3. Mandar (Coral) leaves
There is a difference between rui (Cotton) plants and mandar (Coral) trees. The fruits of rui are coloured, while those of mandar are white. Just as mercury is a chemical among medicines, coral is a medicine among trees.
4. Red substances
The complexion of Shri Ganapati is red. Red clothes, red flowers and raktachandan (Red sandalwood) are used in His ritualistic worship. The red colour of these substances attracts pavitraks of Shri Ganapati from the atmosphere to the Idol in a greater proportion and helps in its awakening. Since this is difficult to understand, the subject is concluded by saying that Shri Ganapati loves red cloth, red flowers and raktachandan.

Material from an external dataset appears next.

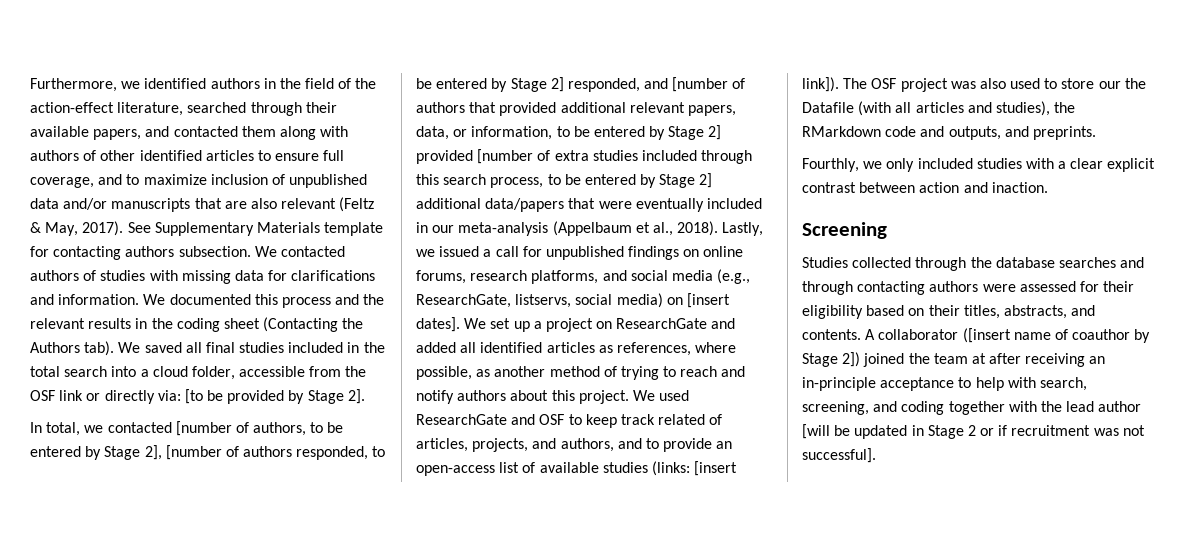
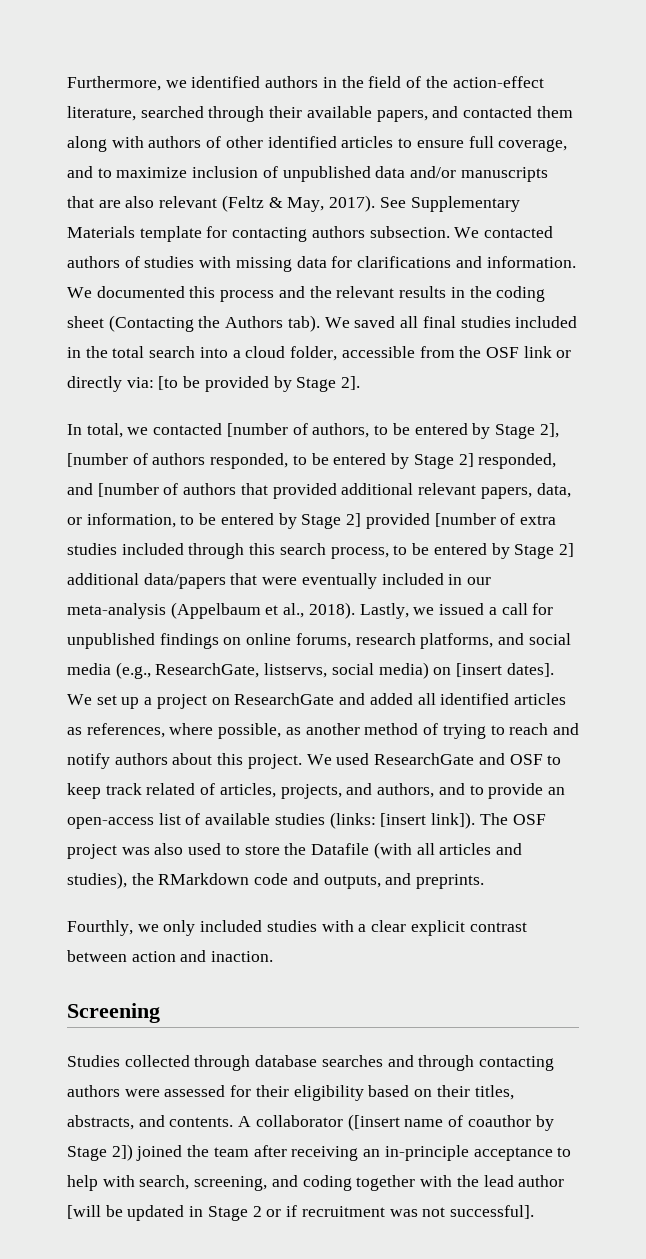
[1098,81,1121,89] our -> (280, 850) none
[970,257,992,268] the -> (251, 1063) none
[971,353,986,364] at -> (249, 1152) none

Just as the durva offered to Shri Ganapati is twenty-one in number, so also Naivedya of twenty-one modaks is offered to Him.
6. Naivedya of kheer
On the day after Shri Ganesh Chaturthi, that is, on Rushipanchami, the mouse, which is the vehicle of Shri Ganapati, is offered Naivedya of kheer (A sweet delicacy prepared from milk and rice).
7. Reason for not offering tulsi (Basil) leaves to Shri Ganapati
Reason according to Puranas
There was a celestial singer, who was very beautiful. She wished to have a good husband. She performed various Holy acts like chanting, performing vrats (Vowed religious observances), going on pilgrimages etc, in order to fulfill her wish. One day, she saw Shri Ganapati engrossed in meditation. She instantly fell in love with Him. To awaken Him from meditation, she called Him, “O Ekadanta, O Lambodar, O Vakratunḍa !”. Due to the interruption, Shri Ganapati opened His eyes. Seeing the celestial singer in front of Him, He said, “O Mother, why are you interrupting my meditation ?” To this she replied, “I like you very much. I want to marry you”. Shri Ganapati replied, “I will never marry and get entrapped in the noose of attachment”. To this, the singer said, “I curse you that you will marry for sure”. Shri Ganapati cast a counter curse, “You will become a tree on earth”. The singer regretted her behaviour and sought forgiveness. Shri Ganapati said, “O Mother, Shrikrushna will marry you and you will be happy”. The celestial singer took birth as a tulsi plant on earth. Shri Ganapati never patronised the tulsi plant; hence, the tulsi leaves are never offered to Him.
Shri Ganapati is a Deity mainly worshipped with expectations; whereas, the tulsi plant represents detachment; hence, offering of tulsi leaves to Ganapati is prohibited.